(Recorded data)
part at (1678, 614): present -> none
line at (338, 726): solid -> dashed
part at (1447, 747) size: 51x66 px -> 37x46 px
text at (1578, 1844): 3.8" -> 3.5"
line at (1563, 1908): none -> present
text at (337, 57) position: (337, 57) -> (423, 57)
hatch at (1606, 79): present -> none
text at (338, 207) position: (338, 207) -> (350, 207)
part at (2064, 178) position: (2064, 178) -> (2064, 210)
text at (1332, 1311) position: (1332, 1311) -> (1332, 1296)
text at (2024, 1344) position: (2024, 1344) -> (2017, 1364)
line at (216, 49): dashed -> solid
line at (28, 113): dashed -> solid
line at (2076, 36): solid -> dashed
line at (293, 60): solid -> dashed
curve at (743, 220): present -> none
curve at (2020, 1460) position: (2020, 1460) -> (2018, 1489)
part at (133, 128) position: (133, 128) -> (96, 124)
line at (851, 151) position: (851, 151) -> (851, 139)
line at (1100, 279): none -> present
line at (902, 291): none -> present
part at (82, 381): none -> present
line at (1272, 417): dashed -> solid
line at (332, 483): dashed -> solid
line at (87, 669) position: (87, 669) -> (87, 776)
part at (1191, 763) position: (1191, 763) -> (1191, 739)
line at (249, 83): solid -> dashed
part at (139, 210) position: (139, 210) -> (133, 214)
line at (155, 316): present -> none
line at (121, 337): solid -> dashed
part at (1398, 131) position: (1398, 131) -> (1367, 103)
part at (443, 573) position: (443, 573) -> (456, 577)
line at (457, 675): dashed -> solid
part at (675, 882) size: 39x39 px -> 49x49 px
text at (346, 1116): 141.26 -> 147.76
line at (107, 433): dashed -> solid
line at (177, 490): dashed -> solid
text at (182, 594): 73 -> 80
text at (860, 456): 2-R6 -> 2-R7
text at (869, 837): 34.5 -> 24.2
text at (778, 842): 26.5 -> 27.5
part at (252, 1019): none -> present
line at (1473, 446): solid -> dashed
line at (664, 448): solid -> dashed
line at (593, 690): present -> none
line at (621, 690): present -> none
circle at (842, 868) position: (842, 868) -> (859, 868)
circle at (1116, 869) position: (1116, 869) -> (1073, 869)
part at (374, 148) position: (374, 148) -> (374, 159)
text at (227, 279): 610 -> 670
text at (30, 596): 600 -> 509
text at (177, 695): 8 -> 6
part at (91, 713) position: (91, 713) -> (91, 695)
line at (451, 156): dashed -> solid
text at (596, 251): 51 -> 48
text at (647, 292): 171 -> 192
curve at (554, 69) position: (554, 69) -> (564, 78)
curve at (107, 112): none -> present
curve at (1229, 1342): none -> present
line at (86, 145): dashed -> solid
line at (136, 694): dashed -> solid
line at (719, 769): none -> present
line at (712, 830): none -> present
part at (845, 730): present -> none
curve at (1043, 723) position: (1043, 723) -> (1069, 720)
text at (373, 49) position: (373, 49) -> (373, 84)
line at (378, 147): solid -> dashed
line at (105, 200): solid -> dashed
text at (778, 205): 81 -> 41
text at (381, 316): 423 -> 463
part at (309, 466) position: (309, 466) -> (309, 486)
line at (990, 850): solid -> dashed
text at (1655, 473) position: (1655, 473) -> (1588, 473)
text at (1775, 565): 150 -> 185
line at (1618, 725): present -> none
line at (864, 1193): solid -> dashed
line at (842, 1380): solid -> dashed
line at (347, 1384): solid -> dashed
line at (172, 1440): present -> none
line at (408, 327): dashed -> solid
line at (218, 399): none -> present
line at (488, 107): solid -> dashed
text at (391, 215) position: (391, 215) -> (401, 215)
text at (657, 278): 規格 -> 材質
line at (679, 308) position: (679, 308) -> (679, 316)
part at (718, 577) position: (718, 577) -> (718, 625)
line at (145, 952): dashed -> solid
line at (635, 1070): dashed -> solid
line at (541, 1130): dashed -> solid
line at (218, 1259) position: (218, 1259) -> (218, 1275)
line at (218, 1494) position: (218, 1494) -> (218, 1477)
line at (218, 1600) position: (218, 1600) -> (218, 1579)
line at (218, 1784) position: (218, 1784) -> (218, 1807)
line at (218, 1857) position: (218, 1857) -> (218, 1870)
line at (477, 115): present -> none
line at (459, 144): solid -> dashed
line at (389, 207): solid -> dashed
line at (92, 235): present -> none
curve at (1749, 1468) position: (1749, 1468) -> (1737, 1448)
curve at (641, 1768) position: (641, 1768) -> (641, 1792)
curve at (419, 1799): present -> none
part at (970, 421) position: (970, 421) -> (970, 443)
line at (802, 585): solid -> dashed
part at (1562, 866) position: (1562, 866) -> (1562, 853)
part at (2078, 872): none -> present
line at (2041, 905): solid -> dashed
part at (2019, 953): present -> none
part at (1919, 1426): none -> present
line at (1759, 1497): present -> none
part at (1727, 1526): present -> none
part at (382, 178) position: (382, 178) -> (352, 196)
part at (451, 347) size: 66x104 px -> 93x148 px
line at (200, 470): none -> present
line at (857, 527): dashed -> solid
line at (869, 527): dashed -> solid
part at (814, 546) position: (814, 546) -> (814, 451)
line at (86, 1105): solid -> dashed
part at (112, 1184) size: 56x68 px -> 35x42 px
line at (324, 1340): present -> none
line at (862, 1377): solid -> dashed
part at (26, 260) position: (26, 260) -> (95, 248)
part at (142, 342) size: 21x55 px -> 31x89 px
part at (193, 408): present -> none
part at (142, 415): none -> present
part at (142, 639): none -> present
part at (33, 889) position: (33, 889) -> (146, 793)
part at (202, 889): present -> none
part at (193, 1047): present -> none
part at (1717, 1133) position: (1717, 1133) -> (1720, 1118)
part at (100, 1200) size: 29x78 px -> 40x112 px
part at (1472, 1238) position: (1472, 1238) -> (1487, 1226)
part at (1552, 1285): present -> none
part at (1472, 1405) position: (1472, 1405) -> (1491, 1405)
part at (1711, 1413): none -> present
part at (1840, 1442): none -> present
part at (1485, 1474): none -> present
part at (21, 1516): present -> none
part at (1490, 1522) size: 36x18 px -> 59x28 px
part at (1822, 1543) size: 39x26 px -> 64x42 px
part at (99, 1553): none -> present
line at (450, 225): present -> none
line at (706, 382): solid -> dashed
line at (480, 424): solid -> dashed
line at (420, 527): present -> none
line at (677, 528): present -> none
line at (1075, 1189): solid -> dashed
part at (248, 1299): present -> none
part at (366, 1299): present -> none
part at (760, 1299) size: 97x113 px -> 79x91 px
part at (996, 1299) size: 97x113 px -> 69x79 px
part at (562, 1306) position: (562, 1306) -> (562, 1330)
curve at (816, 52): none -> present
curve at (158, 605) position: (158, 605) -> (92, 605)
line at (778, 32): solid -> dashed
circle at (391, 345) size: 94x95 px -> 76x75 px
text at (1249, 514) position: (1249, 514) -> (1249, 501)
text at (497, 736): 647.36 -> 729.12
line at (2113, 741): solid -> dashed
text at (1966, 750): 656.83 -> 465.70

**What you should do:**
Rewrite all of the items above as a numbered list, with one item per entry and no blank lines.

**Solution to the exercise:**
1. part at (1678, 614): present -> none
2. line at (338, 726): solid -> dashed
3. part at (1447, 747) size: 51x66 px -> 37x46 px
4. text at (1578, 1844): 3.8" -> 3.5"
5. line at (1563, 1908): none -> present
6. text at (337, 57) position: (337, 57) -> (423, 57)
7. hatch at (1606, 79): present -> none
8. text at (338, 207) position: (338, 207) -> (350, 207)
9. part at (2064, 178) position: (2064, 178) -> (2064, 210)
10. text at (1332, 1311) position: (1332, 1311) -> (1332, 1296)
11. text at (2024, 1344) position: (2024, 1344) -> (2017, 1364)
12. line at (216, 49): dashed -> solid
13. line at (28, 113): dashed -> solid
14. line at (2076, 36): solid -> dashed
15. line at (293, 60): solid -> dashed
16. curve at (743, 220): present -> none
17. curve at (2020, 1460) position: (2020, 1460) -> (2018, 1489)
18. part at (133, 128) position: (133, 128) -> (96, 124)
19. line at (851, 151) position: (851, 151) -> (851, 139)
20. line at (1100, 279): none -> present
21. line at (902, 291): none -> present
22. part at (82, 381): none -> present
23. line at (1272, 417): dashed -> solid
24. line at (332, 483): dashed -> solid
25. line at (87, 669) position: (87, 669) -> (87, 776)
26. part at (1191, 763) position: (1191, 763) -> (1191, 739)
27. line at (249, 83): solid -> dashed
28. part at (139, 210) position: (139, 210) -> (133, 214)
29. line at (155, 316): present -> none
30. line at (121, 337): solid -> dashed
31. part at (1398, 131) position: (1398, 131) -> (1367, 103)
32. part at (443, 573) position: (443, 573) -> (456, 577)
33. line at (457, 675): dashed -> solid
34. part at (675, 882) size: 39x39 px -> 49x49 px
35. text at (346, 1116): 141.26 -> 147.76
36. line at (107, 433): dashed -> solid
37. line at (177, 490): dashed -> solid
38. text at (182, 594): 73 -> 80
39. text at (860, 456): 2-R6 -> 2-R7
40. text at (869, 837): 34.5 -> 24.2
41. text at (778, 842): 26.5 -> 27.5
42. part at (252, 1019): none -> present
43. line at (1473, 446): solid -> dashed
44. line at (664, 448): solid -> dashed
45. line at (593, 690): present -> none
46. line at (621, 690): present -> none
47. circle at (842, 868) position: (842, 868) -> (859, 868)
48. circle at (1116, 869) position: (1116, 869) -> (1073, 869)
49. part at (374, 148) position: (374, 148) -> (374, 159)
50. text at (227, 279): 610 -> 670
51. text at (30, 596): 600 -> 509
52. text at (177, 695): 8 -> 6
53. part at (91, 713) position: (91, 713) -> (91, 695)
54. line at (451, 156): dashed -> solid
55. text at (596, 251): 51 -> 48
56. text at (647, 292): 171 -> 192
57. curve at (554, 69) position: (554, 69) -> (564, 78)
58. curve at (107, 112): none -> present
59. curve at (1229, 1342): none -> present
60. line at (86, 145): dashed -> solid
61. line at (136, 694): dashed -> solid
62. line at (719, 769): none -> present
63. line at (712, 830): none -> present
64. part at (845, 730): present -> none
65. curve at (1043, 723) position: (1043, 723) -> (1069, 720)
66. text at (373, 49) position: (373, 49) -> (373, 84)
67. line at (378, 147): solid -> dashed
68. line at (105, 200): solid -> dashed
69. text at (778, 205): 81 -> 41
70. text at (381, 316): 423 -> 463
71. part at (309, 466) position: (309, 466) -> (309, 486)
72. line at (990, 850): solid -> dashed
73. text at (1655, 473) position: (1655, 473) -> (1588, 473)
74. text at (1775, 565): 150 -> 185
75. line at (1618, 725): present -> none
76. line at (864, 1193): solid -> dashed
77. line at (842, 1380): solid -> dashed
78. line at (347, 1384): solid -> dashed
79. line at (172, 1440): present -> none
80. line at (408, 327): dashed -> solid
81. line at (218, 399): none -> present
82. line at (488, 107): solid -> dashed
83. text at (391, 215) position: (391, 215) -> (401, 215)
84. text at (657, 278): 規格 -> 材質
85. line at (679, 308) position: (679, 308) -> (679, 316)
86. part at (718, 577) position: (718, 577) -> (718, 625)
87. line at (145, 952): dashed -> solid
88. line at (635, 1070): dashed -> solid
89. line at (541, 1130): dashed -> solid
90. line at (218, 1259) position: (218, 1259) -> (218, 1275)
91. line at (218, 1494) position: (218, 1494) -> (218, 1477)
92. line at (218, 1600) position: (218, 1600) -> (218, 1579)
93. line at (218, 1784) position: (218, 1784) -> (218, 1807)
94. line at (218, 1857) position: (218, 1857) -> (218, 1870)
95. line at (477, 115): present -> none
96. line at (459, 144): solid -> dashed
97. line at (389, 207): solid -> dashed
98. line at (92, 235): present -> none
99. curve at (1749, 1468) position: (1749, 1468) -> (1737, 1448)
100. curve at (641, 1768) position: (641, 1768) -> (641, 1792)
101. curve at (419, 1799): present -> none
102. part at (970, 421) position: (970, 421) -> (970, 443)
103. line at (802, 585): solid -> dashed
104. part at (1562, 866) position: (1562, 866) -> (1562, 853)
105. part at (2078, 872): none -> present
106. line at (2041, 905): solid -> dashed
107. part at (2019, 953): present -> none
108. part at (1919, 1426): none -> present
109. line at (1759, 1497): present -> none
110. part at (1727, 1526): present -> none
111. part at (382, 178) position: (382, 178) -> (352, 196)
112. part at (451, 347) size: 66x104 px -> 93x148 px
113. line at (200, 470): none -> present
114. line at (857, 527): dashed -> solid
115. line at (869, 527): dashed -> solid
116. part at (814, 546) position: (814, 546) -> (814, 451)
117. line at (86, 1105): solid -> dashed
118. part at (112, 1184) size: 56x68 px -> 35x42 px
119. line at (324, 1340): present -> none
120. line at (862, 1377): solid -> dashed
121. part at (26, 260) position: (26, 260) -> (95, 248)
122. part at (142, 342) size: 21x55 px -> 31x89 px
123. part at (193, 408): present -> none
124. part at (142, 415): none -> present
125. part at (142, 639): none -> present
126. part at (33, 889) position: (33, 889) -> (146, 793)
127. part at (202, 889): present -> none
128. part at (193, 1047): present -> none
129. part at (1717, 1133) position: (1717, 1133) -> (1720, 1118)
130. part at (100, 1200) size: 29x78 px -> 40x112 px
131. part at (1472, 1238) position: (1472, 1238) -> (1487, 1226)
132. part at (1552, 1285): present -> none
133. part at (1472, 1405) position: (1472, 1405) -> (1491, 1405)
134. part at (1711, 1413): none -> present
135. part at (1840, 1442): none -> present
136. part at (1485, 1474): none -> present
137. part at (21, 1516): present -> none
138. part at (1490, 1522) size: 36x18 px -> 59x28 px
139. part at (1822, 1543) size: 39x26 px -> 64x42 px
140. part at (99, 1553): none -> present
141. line at (450, 225): present -> none
142. line at (706, 382): solid -> dashed
143. line at (480, 424): solid -> dashed
144. line at (420, 527): present -> none
145. line at (677, 528): present -> none
146. line at (1075, 1189): solid -> dashed
147. part at (248, 1299): present -> none
148. part at (366, 1299): present -> none
149. part at (760, 1299) size: 97x113 px -> 79x91 px
150. part at (996, 1299) size: 97x113 px -> 69x79 px
151. part at (562, 1306) position: (562, 1306) -> (562, 1330)
152. curve at (816, 52): none -> present
153. curve at (158, 605) position: (158, 605) -> (92, 605)
154. line at (778, 32): solid -> dashed
155. circle at (391, 345) size: 94x95 px -> 76x75 px
156. text at (1249, 514) position: (1249, 514) -> (1249, 501)
157. text at (497, 736): 647.36 -> 729.12
158. line at (2113, 741): solid -> dashed
159. text at (1966, 750): 656.83 -> 465.70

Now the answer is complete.